- **Records supplied**
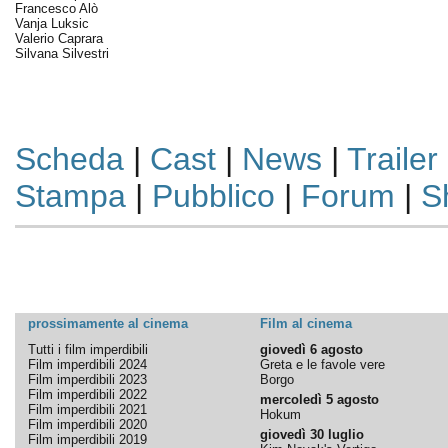
Francesco Alò
Vanja Luksic
Valerio Caprara
Silvana Silvestri
Scheda
|
Cast
|
News
|
Trailer
Stampa
|
Pubblico
|
Forum
|
S
prossimamente al cinema
Film al cinema
Tutti i film imperdibili
giovedì 6 agosto
Film imperdibili 2024
Greta e le favole vere
Film imperdibili 2023
Borgo
Film imperdibili 2022
mercoledì 5 agosto
Film imperdibili 2021
Hokum
Film imperdibili 2020
giovedì 30 luglio
Film imperdibili 2019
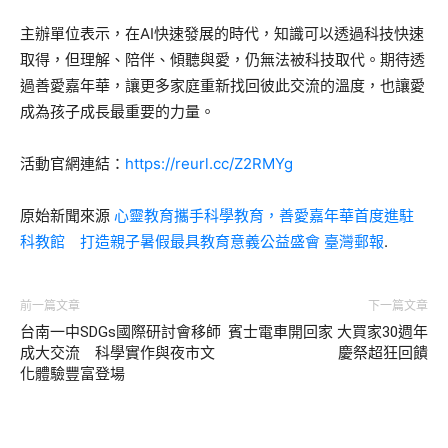
主辦單位表示，在AI快速發展的時代，知識可以透過科技快速
取得，但理解、陪伴、傾聽與愛，仍無法被科技取代。期待透
過善愛嘉年華，讓更多家庭重新找回彼此交流的溫度，也讓愛
成為孩子成長最重要的力量。
活動官網連結：
https://reurl.cc/Z2RMYg
原始新聞來源
心靈教育攜手科學教育，善愛嘉年華首度進駐
科教館 打造親子暑假最具教育意義公益盛會
臺灣郵報
.
前一篇文章
下一篇文章
台南一中SDGs國際研討會移師
賓士電車開回家 大買家30週年
成大交流 科學實作與夜市文
慶祭超狂回饋
化體驗豐富登場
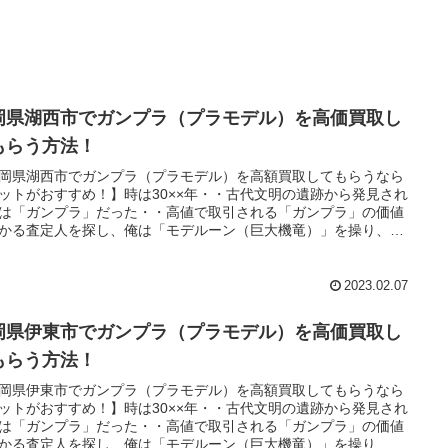
岡県湖西市でガンプラ（プラモデル）を高価買取し
もらう方法！
岡県湖西市でガンプラ（プラモデル）を高額買取してもらうなら
ットがおすすめ！】時は30××年・・古代文明の遺跡から発見され
は「ガンプラ」だった・・高値で取引される「ガンプラ」の価値
かる査定人を探し、俺は「モデルーン（巨大機竜）」を操り、魔
に教えられた「王の洞窟」と呼ばれる場所へ向かうのだっ
・。
2023.02.07
岡県伊東市でガンプラ（プラモデル）を高価買取し
もらう方法！
岡県伊東市でガンプラ（プラモデル）を高額買取してもらうなら
ットがおすすめ！】時は30××年・・古代文明の遺跡から発見され
は「ガンプラ」だった・・高値で取引される「ガンプラ」の価値
かる査定人を探し、俺は「モデルーン（巨大機竜）」を操り、魔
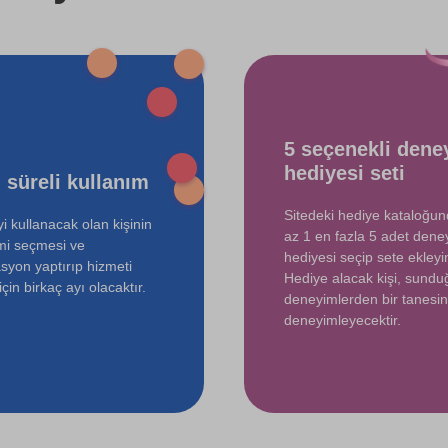
5 seçenekli dene
hediyesi seti
 süreli kullanım
Sitedeki hediye kataloğu
i kullanacak olan kişinin
az 1 en fazla 5 adet dene
mi seçmesi ve
hediyesi seçip sete ekleyin
syon yaptırıp hizmeti
Hediye alacak kişi, sund
çin birkaç ayı olacaktır.
deneyimlerden bir tanesin
deneyimleyecektir.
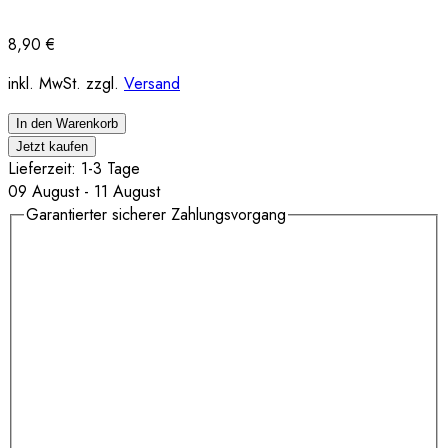
8,90
€
inkl. MwSt. zzgl.
Versand
In den Warenkorb
Jetzt kaufen
Lieferzeit: 1-3 Tage
09 August - 11 August
Garantierter sicherer Zahlungsvorgang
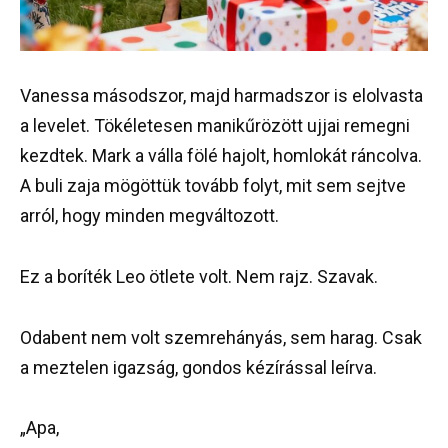
Vanessa másodszor, majd harmadszor is elolvasta
a levelet. Tökéletesen manikűrözött ujjai remegni
kezdtek. Mark a válla fölé hajolt, homlokát ráncolva.
A buli zaja mögöttük tovább folyt, mit sem sejtve
arról, hogy minden megváltozott.
Ez a boríték Leo ötlete volt. Nem rajz. Szavak.
Odabent nem volt szemrehányás, sem harag. Csak
a meztelen igazság, gondos kézírással leírva.
„Apa,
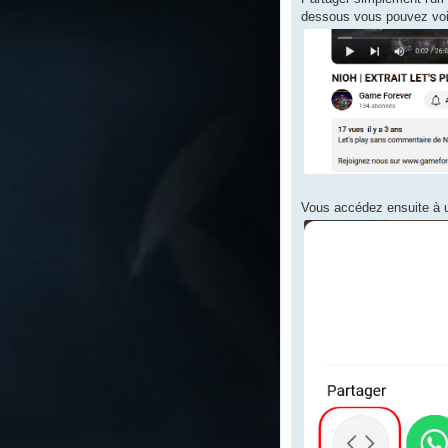
dessous vous pouvez voir
Vous accédez ensuite à un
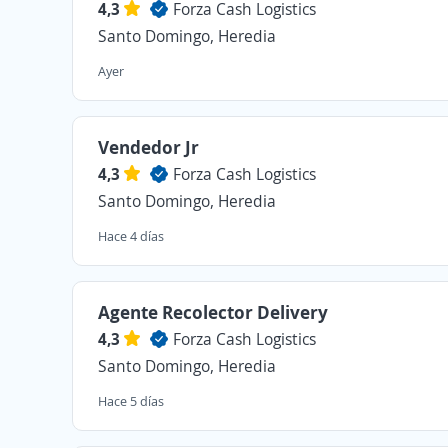
4,3
Forza Cash Logistics
Santo Domingo, Heredia
Ayer
Vendedor Jr
4,3
Forza Cash Logistics
Santo Domingo, Heredia
Hace 4 días
Agente Recolector Delivery
4,3
Forza Cash Logistics
Santo Domingo, Heredia
Hace 5 días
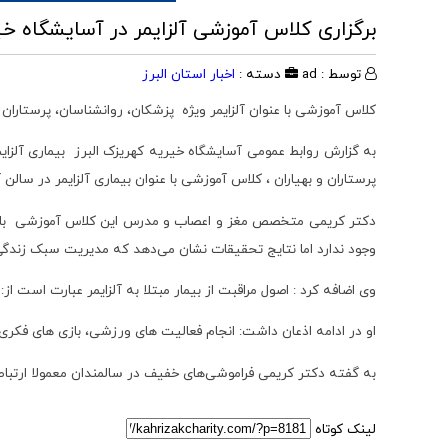
برگزاری کلاس آموزشی آلزایمر در آسایشگاه خی
توسط : ad
دسته :
اخبار استان البرز
کلاس آموزشی با عنوان آلزایمر ویژه پزشکان، روانشناسان، پرستاران و
به گزارش روابط عمومی آسایشگاه خیریه کهریزک البرز بیماری آلزا
پرستاران و بهیاران ، کلاس آموزشی با عنوان بیماری آلزایمر در سال
دکتر کریمی متخصص مغز و اعصاب و مدرس این کلاس آموزشی با بیان 
وجود ندارد اما نتایج تحقیقات نشان می‌دهد که مدیریت سبک زندگی می
وی اضافه کرد : اصول مراقبت از بیمار مبتلا به آلزایمر عبارت است 
او در ادامه اذعان داشت: انجام فعالیت های ورزشی، بازی های فکری
به گفته دکتر کریمی فراموشی‌های خفیف در سالمندان معمولا ارتباطی
لینک کوتاه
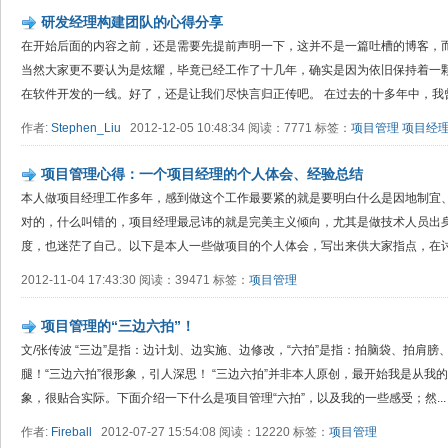
研发经理构建团队的心得分享
在开始后面的内容之前，还是需要先提前声明一下，这并不是一篇吐槽的博客，
当然大家更不要认为是炫耀，毕竟已经工作了十几年，确实是因为依旧保持着一
在软件开发的一线。好了，还是让我们尽快言归正传吧。 在过去的十多年中，我曾就
作者:
Stephen_Liu
2012-12-05 10:48:34 阅读：7771 标签：
项目管理
项目经
项目管理心得：一个项目经理的个人体会、经验总结
本人做项目经理工作多年，感到做这个工作最要紧的就是要明白什么是因地制宜
对的，什么叫错的，项目经理最忌讳的就是完美主义倾向，尤其是做技术人员出
度，也迷茫了自己。以下是本人一些做项目的个人体会，写出来供大家指点，在讨论
2012-11-04 17:43:30 阅读：39471 标签：
项目管理
项目管理的“三边六拍”！
文/张传波 “三边”是指：边计划、边实施、边修改，“六拍”是指：拍脑袋、拍肩
腿！“三边六拍”很形象，引人深思！ “三边六拍”并非本人原创，最开始我是从
象，很贴合实际。下面介绍一下什么是项目管理“六拍”，以及我的一些感受；然...
作者:
Fireball
2012-07-27 15:54:08 阅读：12220 标签：
项目管理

- **Exercise instructions**
Could you reproduce all of the material exactly? Keep the pictures out of it.

- **Answer**
Francesco Alò
Vanja Luksic
Valerio Caprara
Silvana Silvestri
Scheda
|
Cast
|
News
|
Trailer
Stampa
|
Pubblico
|
Forum
|
S
prossimamente al cinema
Film al cinema
Tutti i film imperdibili
giovedì 6 agosto
Film imperdibili 2024
Greta e le favole vere
Film imperdibili 2023
Borgo
Film imperdibili 2022
mercoledì 5 agosto
Film imperdibili 2021
Hokum
Film imperdibili 2020
giovedì 30 luglio
Film imperdibili 2019
主辦單位表示，在AI快速發展的時代，知識可以透過科技快速
取得，但理解、陪伴、傾聽與愛，仍無法被科技取代。期待透
過善愛嘉年華，讓更多家庭重新找回彼此交流的溫度，也讓愛
成為孩子成長最重要的力量。
活動官網連結：
https://reurl.cc/Z2RMYg
原始新聞來源
心靈教育攜手科學教育，善愛嘉年華首度進駐
科教館 打造親子暑假最具教育意義公益盛會
臺灣郵報
.
前一篇文章
下一篇文章
台南一中SDGs國際研討會移師
賓士電車開回家 大買家30週年
成大交流 科學實作與夜市文
慶祭超狂回饋
化體驗豐富登場
岡県湖西市でガンプラ（プラモデル）を高価買取し
もらう方法！
岡県湖西市でガンプラ（プラモデル）を高額買取してもらうなら
ットがおすすめ！】時は30××年・・古代文明の遺跡から発見され
は「ガンプラ」だった・・高値で取引される「ガンプラ」の価値
かる査定人を探し、俺は「モデルーン（巨大機竜）」を操り、魔
に教えられた「王の洞窟」と呼ばれる場所へ向かうのだっ
・。
2023.02.07
岡県伊東市でガンプラ（プラモデル）を高価買取し
もらう方法！
岡県伊東市でガンプラ（プラモデル）を高額買取してもらうなら
ットがおすすめ！】時は30××年・・古代文明の遺跡から発見され
は「ガンプラ」だった・・高値で取引される「ガンプラ」の価値
かる査定人を探し、俺は「モデルーン（巨大機竜）」を操り、魔
5 seçenekli dene
hediyesi seti
 süreli kullanım
Sitedeki hediye kataloğu
i kullanacak olan kişinin
az 1 en fazla 5 adet dene
mi seçmesi ve
hediyesi seçip sete ekleyin
syon yaptırıp hizmeti
Hediye alacak kişi, sund
çin birkaç ayı olacaktır.
deneyimlerden bir tanesin
deneyimleyecektir.
8,90
€
inkl. MwSt. zzgl.
Versand
In den Warenkorb
Jetzt kaufen
Lieferzeit: 1-3 Tage
09 August - 11 August
Garantierter sicherer Zahlungsvorgang
Vanessa másodszor, majd harmadszor is elolvasta
a levelet. Tökéletesen manikűrözött ujjai remegni
kezdtek. Mark a válla fölé hajolt, homlokát ráncolva.
A buli zaja mögöttük tovább folyt, mit sem sejtve
arról, hogy minden megváltozott.
Ez a boríték Leo ötlete volt. Nem rajz. Szavak.
Odabent nem volt szemrehányás, sem harag. Csak
a meztelen igazság, gondos kézírással leírva.
„Apa,
dessous vous pouvez voir
Vous accédez ensuite à un
4,3
Forza Cash Logistics
Santo Domingo, Heredia
Ayer
Vendedor Jr
4,3
Forza Cash Logistics
Santo Domingo, Heredia
Hace 4 días
Agente Recolector Delivery
4,3
Forza Cash Logistics
Santo Domingo, Heredia
Hace 5 días
برگزاری کلاس آموزشی آلزایمر در آسایشگاه خی
توسط : ad
دسته :
اخبار استان البرز
کلاس آموزشی با عنوان آلزایمر ویژه پزشکان، روانشناسان، پرستاران و
به گزارش روابط عمومی آسایشگاه خیریه کهریزک البرز بیماری آلزا
پرستاران و بهیاران ، کلاس آموزشی با عنوان بیماری آلزایمر در سال
دکتر کریمی متخصص مغز و اعصاب و مدرس این کلاس آموزشی با بیان 
وجود ندارد اما نتایج تحقیقات نشان می‌دهد که مدیریت سبک زندگی می
وی اضافه کرد : اصول مراقبت از بیمار مبتلا به آلزایمر عبارت است 
او در ادامه اذعان داشت: انجام فعالیت های ورزشی، بازی های فکری
به گفته دکتر کریمی فراموشی‌های خفیف در سالمندان معمولا ارتباطی
لینک کوتاه
研发经理构建团队的心得分享
在开始后面的内容之前，还是需要先提前声明一下，这并不是一篇吐槽的博客，
当然大家更不要认为是炫耀，毕竟已经工作了十几年，确实是因为依旧保持着一
在软件开发的一线。好了，还是让我们尽快言归正传吧。 在过去的十多年中，我曾就
作者:
Stephen_Liu
2012-12-05 10:48:34 阅读：7771 标签：
项目管理
项目经
项目管理心得：一个项目经理的个人体会、经验总结
本人做项目经理工作多年，感到做这个工作最要紧的就是要明白什么是因地制宜
对的，什么叫错的，项目经理最忌讳的就是完美主义倾向，尤其是做技术人员出
度，也迷茫了自己。以下是本人一些做项目的个人体会，写出来供大家指点，在讨论
2012-11-04 17:43:30 阅读：39471 标签：
项目管理
项目管理的“三边六拍”！
文/张传波 “三边”是指：边计划、边实施、边修改，“六拍”是指：拍脑袋、拍肩
腿！“三边六拍”很形象，引人深思！ “三边六拍”并非本人原创，最开始我是从
象，很贴合实际。下面介绍一下什么是项目管理“六拍”，以及我的一些感受；然...
作者:
Fireball
2012-07-27 15:54:08 阅读：12220 标签：
项目管理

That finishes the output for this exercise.